-- WORK ORDER --
Would you set down the lines running from the one that holds "First, run the" to the final line of the listing, both included, exactly and with no others?
______
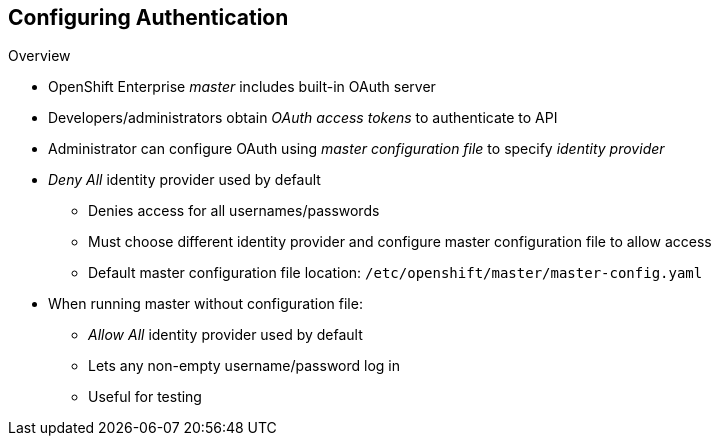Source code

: == Configuring Authentication
:noaudio:

.Overview
* OpenShift Enterprise _master_ includes built-in OAuth server
* Developers/administrators obtain _OAuth access tokens_ to authenticate to API

* Administrator can configure OAuth using _master configuration file_ to specify _identity provider_

* _Deny All_ identity provider used by default
** Denies access for all usernames/passwords
** Must choose different identity provider and configure master configuration file to allow access
** Default master configuration file location: `/etc/openshift/master/master-config.yaml`

* When running master without configuration file:
** _Allow All_ identity provider used by default
** Lets any non-empty username/password log in
** Useful for testing

ifdef::showscript[]
=== Transcript
The OpenShift Enterprise _master_ includes a built-in OAuth server. Developers and administrators obtain _OAuth access tokens_ to authenticate themselves to the API.

An administrator can configure OAuth using a _master configuration file_ to specify an _identity provider_.

The default identity provider is _Deny All_. This provider denies access for all user names and passwords. To allow access, you must choose a different identity provider and configure the master configuration file appropriately. By default, the master configuration file is located at  `/etc/openshift/master/master-config.yaml.

When running a master without a configuration file, the identity provider defaults to _Allow All_. This allows any non-empty user name and password to log in. This is useful for testing purposes.

endif::showscript[]

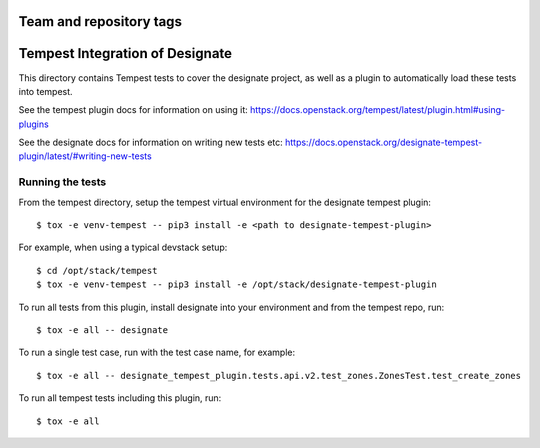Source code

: ========================
Team and repository tags
========================

.. image:: https://governance.openstack.org/tc/badges/designate-tempest-plugin.svg
    :target: https://governance.openstack.org/tc/reference/tags/index.html

.. Change things from this point on

================================
Tempest Integration of Designate
================================

This directory contains Tempest tests to cover the designate project, as well
as a plugin to automatically load these tests into tempest.

See the tempest plugin docs for information on using it:
https://docs.openstack.org/tempest/latest/plugin.html#using-plugins

See the designate docs for information on writing new tests etc:
https://docs.openstack.org/designate-tempest-plugin/latest/#writing-new-tests

Running the tests
-----------------

From the tempest directory, setup the tempest virtual environment for the
designate tempest plugin::

    $ tox -e venv-tempest -- pip3 install -e <path to designate-tempest-plugin>

For example, when using a typical devstack setup::

    $ cd /opt/stack/tempest
    $ tox -e venv-tempest -- pip3 install -e /opt/stack/designate-tempest-plugin

To run all tests from this plugin, install designate into your environment
and from the tempest repo, run::

    $ tox -e all -- designate

To run a single test case, run with the test case name, for example::

    $ tox -e all -- designate_tempest_plugin.tests.api.v2.test_zones.ZonesTest.test_create_zones

To run all tempest tests including this plugin, run::

    $ tox -e all
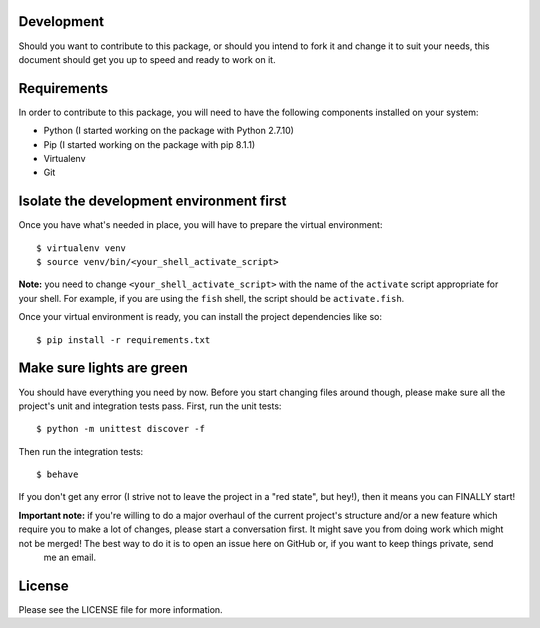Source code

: .. image:: https://travis-ci.org/walterdolce/python-package-license-generator.svg?branch=master
    :target: https://travis-ci.org/walterdolce/python-package-license-generator

===========
Development
===========
Should you want to contribute to this package, or should you intend to fork it and change
it to suit your needs, this document should get you up to speed and ready to work on it.

============
Requirements
============
In order to contribute to this package, you will need to have the following components installed
on your system:

- Python (I started working on the package with Python 2.7.10)
- Pip (I started working on the package with pip 8.1.1)
- Virtualenv
- Git

=========================================
Isolate the development environment first
=========================================
Once you have what's needed in place, you will have to prepare the virtual environment: ::

$ virtualenv venv
$ source venv/bin/<your_shell_activate_script>

**Note:** you need to change ``<your_shell_activate_script>`` with the name of the ``activate`` script appropriate for your shell. For example, if you are using the ``fish`` shell, the script should be ``activate.fish``.

Once your virtual environment is ready, you can install the project dependencies like so: ::

$ pip install -r requirements.txt

==========================
Make sure lights are green
==========================
You should have everything you need by now. Before you start changing files around though, please make sure all the project's unit and integration tests pass.
First, run the unit tests: ::

$ python -m unittest discover -f

Then run the integration tests: ::

$ behave

If you don't get any error (I strive not to leave the project in a "red state", but hey!), then it means you can FINALLY start!

**Important note:** if you're willing to do a major overhaul of the current project's structure and/or a new feature which require you to make a lot of changes, please start a conversation first. It might save you from doing work which might not be merged! The best way to do it is to open an issue here on GitHub or, if you want to keep things private, send
 me an email.

=======
License
=======
Please see the LICENSE file for more information.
______
-- TASK ANSWER --
First, run the unit tests: ::

$ python -m unittest discover -f

Then run the integration tests: ::

$ behave

If you don't get any error (I strive not to leave the project in a "red state", but hey!), then it means you can FINALLY start!

**Important note:** if you're willing to do a major overhaul of the current project's structure and/or a new feature which require you to make a lot of changes, please start a conversation first. It might save you from doing work which might not be merged! The best way to do it is to open an issue here on GitHub or, if you want to keep things private, send
 me an email.

=======
License
=======
Please see the LICENSE file for more information.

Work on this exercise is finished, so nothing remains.